Moody's Investors Service placed 177 top-rated municipal bond issuers with a combined $69 billion of debt on review for possible downgrade as it evaluates the Aaa rating of the U.S. government.
The change affects 162 local governments in 31 states, 14 housing-finance programs and one university, all of which have high exposure to federal spending changes and market volatility, Moody's said in a statement. Virginia and Massachusetts are the states with the most local governments affected.
“The ratings of these local governments, particularly those with a high economic dependence on federal activity, would be vulnerable to a downgrade of the U.S. government,” said Moody's Senior Vice President Matt Jones, a team leader covering local government ratings, in the statement.

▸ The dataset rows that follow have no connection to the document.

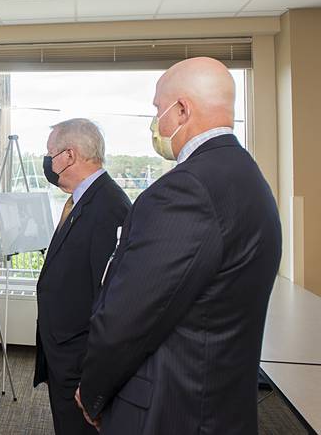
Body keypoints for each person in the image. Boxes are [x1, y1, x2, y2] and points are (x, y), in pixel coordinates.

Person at [76, 57, 281, 435]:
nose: (155, 122)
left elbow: (129, 318)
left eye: (157, 110)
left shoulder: (185, 190)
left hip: (170, 409)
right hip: (220, 402)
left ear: (182, 109)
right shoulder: (247, 177)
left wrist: (92, 392)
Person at [34, 119, 131, 435]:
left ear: (69, 155)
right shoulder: (83, 199)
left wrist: (93, 378)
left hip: (81, 362)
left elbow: (110, 303)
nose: (48, 161)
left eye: (51, 154)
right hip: (65, 354)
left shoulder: (109, 207)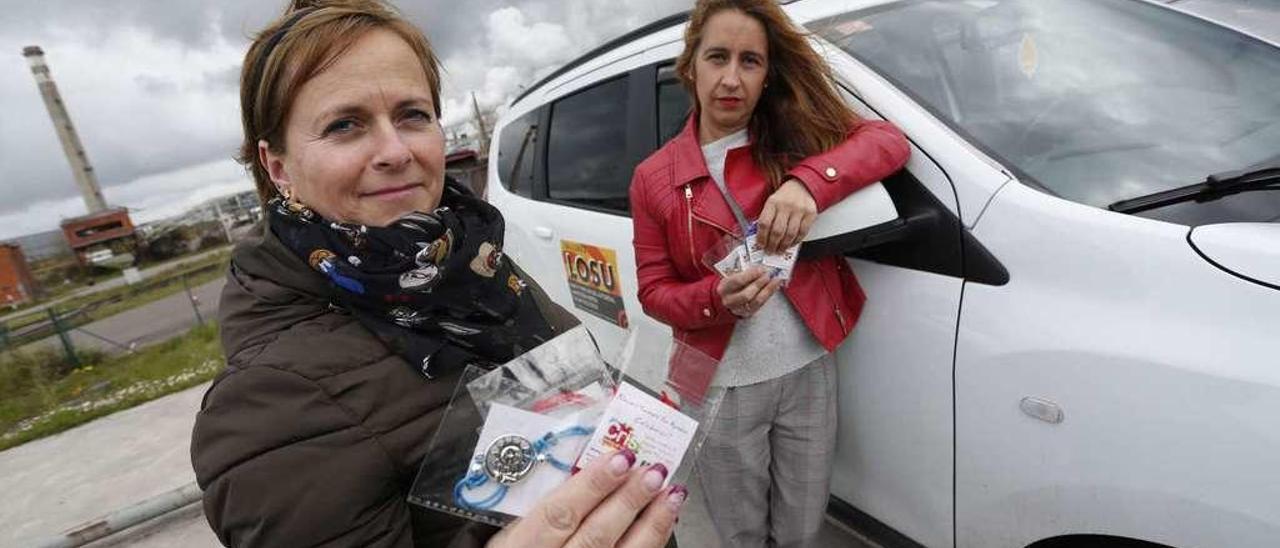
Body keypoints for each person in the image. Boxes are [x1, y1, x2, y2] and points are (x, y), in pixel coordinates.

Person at [190, 1, 685, 546]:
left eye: (412, 115)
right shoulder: (267, 410)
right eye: (344, 125)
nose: (396, 150)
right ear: (277, 166)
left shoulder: (474, 268)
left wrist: (629, 421)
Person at [629, 1, 911, 546]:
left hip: (809, 368)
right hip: (720, 385)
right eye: (717, 57)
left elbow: (888, 141)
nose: (731, 78)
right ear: (691, 67)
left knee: (803, 526)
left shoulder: (792, 140)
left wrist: (809, 182)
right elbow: (653, 291)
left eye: (750, 61)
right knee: (742, 534)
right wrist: (716, 297)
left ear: (766, 76)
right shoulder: (653, 178)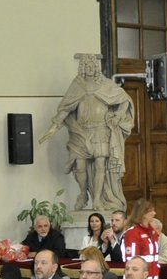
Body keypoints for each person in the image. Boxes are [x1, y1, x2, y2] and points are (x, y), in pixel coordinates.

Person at [40, 51, 135, 212]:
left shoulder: (105, 84)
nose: (90, 67)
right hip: (81, 131)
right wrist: (53, 127)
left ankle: (97, 200)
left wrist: (118, 114)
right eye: (86, 65)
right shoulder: (77, 85)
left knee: (100, 164)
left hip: (101, 130)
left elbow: (124, 99)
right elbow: (66, 109)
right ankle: (83, 194)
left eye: (92, 65)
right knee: (80, 165)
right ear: (82, 68)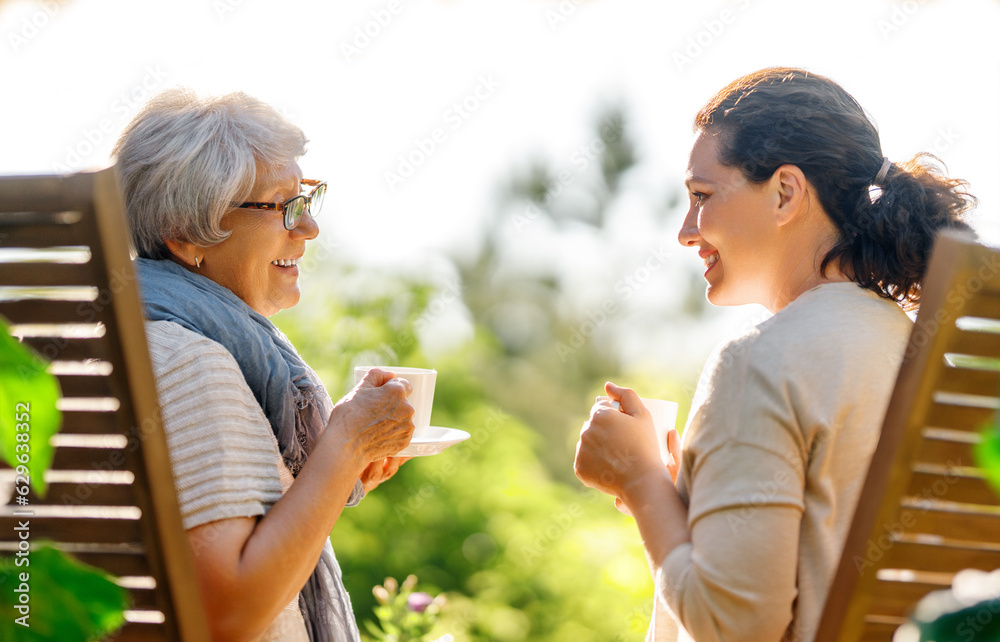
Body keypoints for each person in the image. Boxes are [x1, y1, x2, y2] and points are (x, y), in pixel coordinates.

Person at [573, 67, 975, 642]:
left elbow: (737, 627)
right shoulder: (918, 350)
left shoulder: (759, 361)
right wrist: (677, 500)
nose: (685, 231)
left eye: (701, 196)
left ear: (786, 191)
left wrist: (639, 484)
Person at [113, 88, 416, 642]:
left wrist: (336, 468)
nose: (308, 230)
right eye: (282, 206)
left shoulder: (120, 339)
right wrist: (345, 442)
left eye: (307, 200)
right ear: (186, 234)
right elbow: (226, 614)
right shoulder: (185, 361)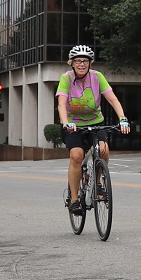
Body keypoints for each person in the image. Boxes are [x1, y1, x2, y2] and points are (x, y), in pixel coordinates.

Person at [56, 45, 131, 213]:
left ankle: (98, 183)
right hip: (73, 125)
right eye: (78, 61)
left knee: (103, 150)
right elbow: (61, 103)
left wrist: (123, 119)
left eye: (85, 61)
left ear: (90, 63)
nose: (81, 64)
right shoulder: (66, 78)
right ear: (72, 63)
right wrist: (66, 122)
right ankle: (75, 200)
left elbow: (113, 100)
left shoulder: (97, 77)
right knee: (76, 155)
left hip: (95, 122)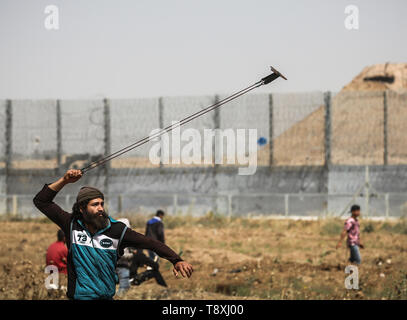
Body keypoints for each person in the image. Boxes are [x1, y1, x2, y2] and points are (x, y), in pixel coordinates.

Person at [33, 169, 193, 300]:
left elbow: (150, 243)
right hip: (78, 297)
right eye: (95, 205)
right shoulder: (71, 224)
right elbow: (41, 201)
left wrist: (176, 260)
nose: (101, 208)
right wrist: (65, 180)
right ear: (82, 209)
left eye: (102, 204)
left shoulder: (117, 230)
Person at [115, 218, 133, 296]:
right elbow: (121, 255)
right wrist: (132, 255)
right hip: (122, 266)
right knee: (124, 286)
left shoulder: (114, 237)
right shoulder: (121, 239)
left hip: (118, 266)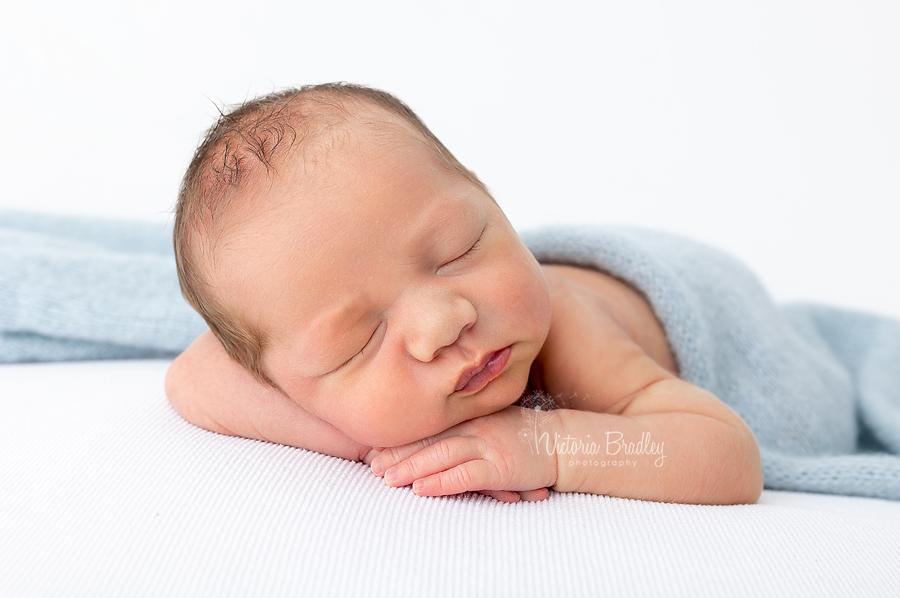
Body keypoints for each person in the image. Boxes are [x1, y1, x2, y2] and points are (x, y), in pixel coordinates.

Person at [165, 83, 764, 505]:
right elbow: (192, 378)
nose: (442, 322)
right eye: (359, 341)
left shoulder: (568, 330)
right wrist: (378, 432)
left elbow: (726, 453)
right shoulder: (290, 361)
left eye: (457, 251)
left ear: (490, 199)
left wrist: (551, 443)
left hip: (694, 295)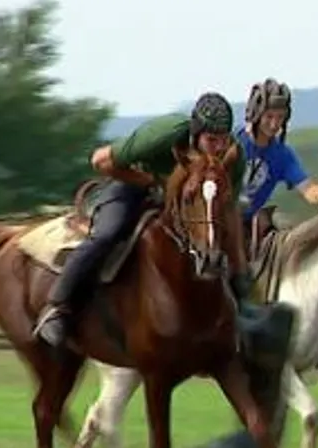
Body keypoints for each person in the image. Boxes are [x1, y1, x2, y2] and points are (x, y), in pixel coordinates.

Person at [33, 92, 247, 348]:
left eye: (224, 140)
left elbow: (228, 210)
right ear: (195, 132)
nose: (219, 147)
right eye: (212, 140)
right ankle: (56, 308)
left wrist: (239, 272)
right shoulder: (167, 134)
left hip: (192, 204)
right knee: (107, 234)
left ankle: (239, 319)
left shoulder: (234, 157)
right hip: (134, 187)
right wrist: (151, 182)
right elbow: (100, 161)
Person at [236, 78, 318, 253]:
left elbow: (306, 186)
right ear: (256, 114)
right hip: (217, 219)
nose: (274, 124)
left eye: (280, 117)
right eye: (269, 117)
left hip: (250, 226)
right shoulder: (234, 142)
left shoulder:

Issuers and bonds put on review include the University of Washington, the Colorado Housing and Finance Authority single- family mortgage bonds and 29 school districts.
On July 13, Moody's put the U.S. rating on review, saying the federal government could lose its top rating and be unable to borrow if Congress and President Barack Obama fail to craft a plan to raise the $14.3 trillion debt limit by Aug. 2. Top-rated Maryland, New Mexico, South Carolina, Tennessee and Virginia were put on review by Moody's July 19 because of their reliance on the U.S. government.
Moody's already has 7,000 top-rated municipal credits on review that would be automatically downgraded if the U.S. loses its top rating.
The issuers put on review today would be evaluated based on their links to the federal government through “direct and indirect reliance on federal spending, sensitivity to deteriorating macroeconomic conditions and vulnerability to disruptions in the financial markets” before they are downgraded, the statement said.